_Text excerpt_
Screen-Shot-2015-07-30-at-3.27.38-PM

Welcome to my very first food related blog post! Are you excited, or is there already enough food blogging happening in this city? Regardless, I’m kind of hungry just looking at this waffle.

If you follow the APOE Facebook page, you may have seen yesterday’s link to a post I wrote for Rocket Coffee Bar. If you follow my Intagram, you will know that this is one of my favourite places to eat. Therefore, I was pretty excited when I had the opportunity to team up with them to create some content for the Rocket blog.

Given that Rocket always makes my food look fabulous, I usually end up taking a whole bunch of photos and posting them to Instagram. Whether it’s the scrambled eggs, waffles or anything else, it always arrives looking oh-so-good.

With this in mind, it only made sense to share a little of the process involved with taking food photos. I’ve come up with the following 7 rules, which should help you bring Rocket Coffee Bar the photographic justice it deserves.

Records taken from a dataset:
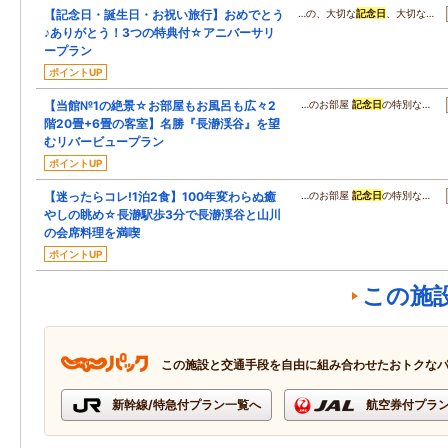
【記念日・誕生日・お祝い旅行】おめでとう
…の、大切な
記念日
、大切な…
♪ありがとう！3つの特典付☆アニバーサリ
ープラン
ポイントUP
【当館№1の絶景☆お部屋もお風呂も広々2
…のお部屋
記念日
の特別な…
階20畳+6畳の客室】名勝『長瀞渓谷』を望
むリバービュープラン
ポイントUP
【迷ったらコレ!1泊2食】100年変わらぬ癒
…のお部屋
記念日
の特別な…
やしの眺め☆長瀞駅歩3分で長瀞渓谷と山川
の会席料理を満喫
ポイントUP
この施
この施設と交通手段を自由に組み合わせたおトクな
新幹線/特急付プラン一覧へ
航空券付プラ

--

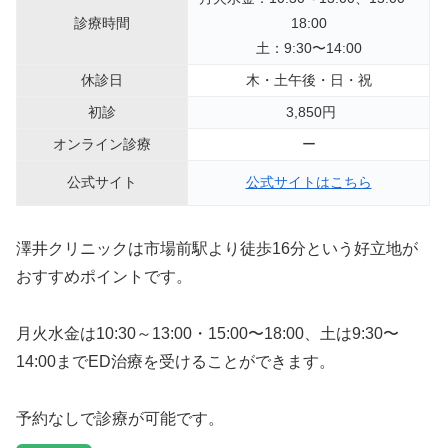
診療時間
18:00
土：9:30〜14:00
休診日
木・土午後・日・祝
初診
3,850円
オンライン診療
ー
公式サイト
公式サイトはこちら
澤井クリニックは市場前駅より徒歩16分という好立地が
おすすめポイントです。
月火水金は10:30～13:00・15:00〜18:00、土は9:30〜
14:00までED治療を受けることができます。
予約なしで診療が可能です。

_Work request A_
Name each online platform or page that the food photography blog post mentions.
_Work request B_
Please carry the food photography blog post forward from its final sentence.
These records come from a separate source.

_Exercise result A_
The APOE Facebook page, Instagram, and the Rocket blog.

_Exercise result B_
1. Natural Light

Thailand is hot and you probably want to avoid the sun, but if pictures are a priority then you’re going to want to sit by a window.

2. Avoid Shadows

An iPhone 6+ size shadow taking over your Rocket Fuel Iced Coffee is going to throw off your food photo in a pretty big way. Yes, you want natural light, but make sure to sit yourself accordingly (at least while you’re taking the photo).

3. Composition

A professional photographer would probably start talking about the rule of thirds, but let’s keep it simple instead. When arranging your food, it’s best to follow a few basic principles: remove anything that is not aesthetically pleasing (the empty glass from your pre-dinner cocktail), keep the layout simple and not cluttered, avoid large empty spaces and try to form a balance. Things do not have to be in the exact centre, but try to create horizontal and vertical lines, such as straightening out your placemat.

4. Camera Angle

Restaurants are always coming out with great photos of food taken from each and every angle, but it’s best to snap your pics looking straight down, unless you want to move your meal to a photography studio. Yes, this will involve standing up, sticking out your behind, leaning into the middle of the table and taking your photo – there cannot be any shame when Instagram is involved.

5. Something Special

Just to keep it extra interesting, it’s nice to add one little thing that isn’t food to your photo. Are there flowers on the table? Candles? If you’ve got a cute purse, why not add it to the photo? A few other good options are sunglasses or even a hand holding that pretty little latte.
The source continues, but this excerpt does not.